By Margaret Atwood
Literary fiction
October 2016
Hogarth
ISBN: 978-080414291
Reading this novel the same week that we lost Leonard Cohen, I kept hearing his Anthem with that important point of wisdom: There is a crack in everything. That's how the light gets in.
I found light in Margaret Atwood's retelling of The Tempest. Her latest novel, Hag-Seed, is part of the Hogarth series retelling Shakespeare. To be able to convey a long-held desire for revenge, competing desires and motives and, at the height of it all, forgiveness and letting go, both Shakespeare and Atwood are writing about larger-than-life characters who can serve as grand tools of catharsis.
Atwood's Prospero is Felix Phillips, artistic director of a theatrical troupe that has made a small town an artistic hub. He married late; his wife did not survive long past childbirth. His beloved daughter, named Miranda, died when she was three; her fever grew worse while Felix was at the theater. His productions grow ever more avant garde. His upcoming production of The Tempest will be all over the map and of questionable taste, including a magician's cloak of animal pelts.
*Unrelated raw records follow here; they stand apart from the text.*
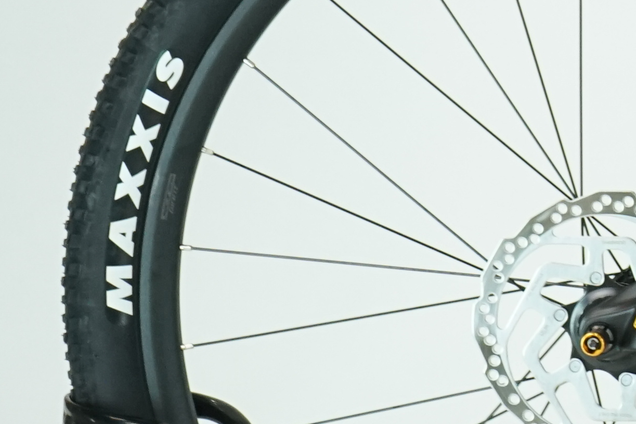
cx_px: 1547
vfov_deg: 5.3
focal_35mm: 260
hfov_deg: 7.4
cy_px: -11
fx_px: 4592
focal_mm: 53
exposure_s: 1/200
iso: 1600
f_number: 5.6
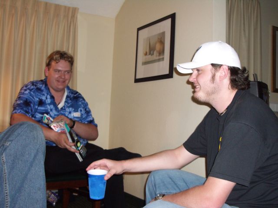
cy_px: 104
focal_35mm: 41
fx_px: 329
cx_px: 139
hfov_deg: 45.8
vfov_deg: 35.1
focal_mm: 6.8
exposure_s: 1/60
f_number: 2.8
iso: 200
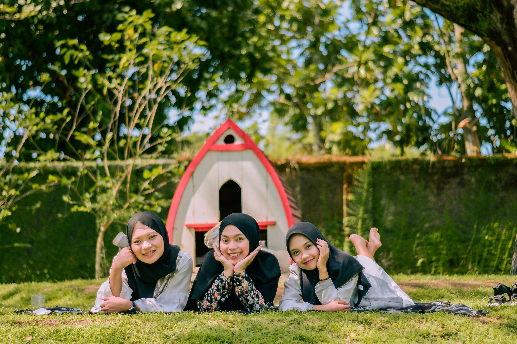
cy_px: 172
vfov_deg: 18.2
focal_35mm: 75
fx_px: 1077
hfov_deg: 27.0
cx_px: 258
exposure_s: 1/1600
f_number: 1.8
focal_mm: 50
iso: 100
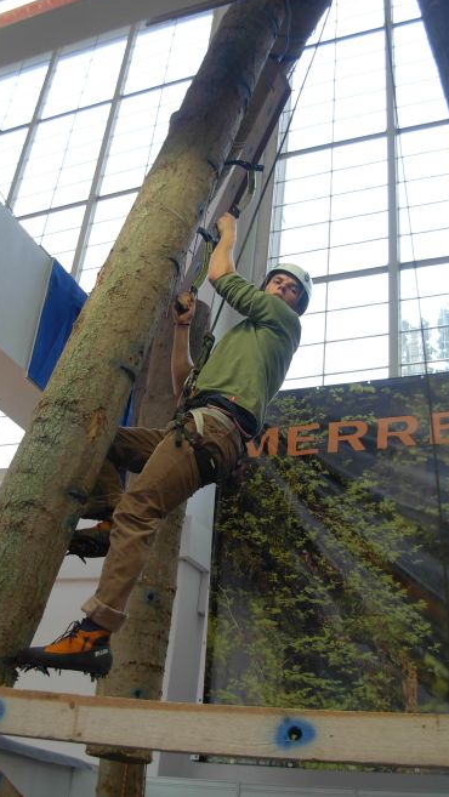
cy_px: 394
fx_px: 888
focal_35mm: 42
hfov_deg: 28.4
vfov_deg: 48.3
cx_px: 220
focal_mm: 6.3
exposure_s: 1/16
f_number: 2.9
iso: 79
But that's what art is all about, right?
Not to The Powers that Be. Especially when Felix's number two, Tony, has him escorted out before a single performance of the play where his Miranda can be the child who never died, but who grew up on the island and fell in love with a noble lad, spared from Caliban.
That was 12 years ago. In the interim, Felix found a little shack in the country, an island, if you will, where he pretends Miranda never died but is an Ariel-like sprite who no one sees but him.
What he wants above all else, even revenge, is the chance to stage The Tempest. To bring his play to life, for his daughter, for Miranda.
He unexpectedly gets that opportunity a few years after he takes on a part-time teaching job in a prison. He teaches Shakespeare and writing by staging plays, with the inmates acting, doing the stage work and writing about their characters. Felix takes the job under a stage name, Mr. Duke, even though the university professor who arranged his hiring knows who he is, and was.
Mr. Duke is a hit with the inmates. After the obvious plays for the men -- Julius Caesar, Richard III, that Scottish play -- and tracking the movements of his enemies, Felix is ready. It's time to stage The Tempest. For his enemies, for himself, for Miranda.
There is a grand caper-like quality to putting on this production. Will Felix and the men pull it off? He even has a real woman to play Miranda -- the very young actress he hired years ago for the production that didn't happen is taking part as a poised young woman. But between the caper aspects of the story, Atwood keeps the emotional aspect of the novel going as well. At one point Felix "has a split instant of seeing Prospero through the gaze of Miranda -- a petrified Miranda who's suddenly realized that her adored father is a full-blown maniac, and paranoid into the bargain." What will that moment of realization about the character and about himself do to Felix and what will happen?
Should we be rooting for him? Does it depend on who Prospero is? Atwood tackles this head-on with the men delving into the afterlives of their characters, with their raps to make the play more vibrant and real for them, with their questioning of Felix to make him justify his actions and interpretations.
His voice sounds fraudulent. Where is the authentic pitch, the true note? Why did he ever think he could play this impossible part? So many contradictions to Prospero! Entitled aristocrat, modest hermit? Wise old mage, revengeful old poop? Irritable and unreasonable, kindly and caring? Sadistic, forgiving? Too suspicious, too trusting? ... They cheated for centuries when presenting this play. They cut speeches, they edited sentences, trying to confine Prospero within their calculated perimeters. Trying to make him one thing or the other. Trying to make him fit.
Which is what we do not only through art and the way we view art.
In taking the play and the characters apart after their own production, the men come up with fascinating ideas that can provide even more catharsis than the play as they call out Prospero and give Ariel and Caliban their due. (It looks like Atwood had fun creating raps with biting lyrics the men perform instead of the traditional songs.) And they recognize that it's all right to change one's mind about revenge, that it's all right to change one's mind and forgive. It's a chance that is not given or taken lightly by the characters:
Is extreme goodness always weak? Can a person be good only in the absence of power? The Tempest asks us these questions.
And the answer? Doesn't it depend on one's character regardless of power? Or was Lord Acton right? Does absolute power corrupt absolutely? Prospero nearly fell victim to that hubris. But Ariel saved him. And they all were saved.
Because, as is also noted in the novel's chapters that deconstruct the play:
There is of course another kind of strength, which is the strength of goodness to resist evil; a strength that Shakespeare's audience would have understood well.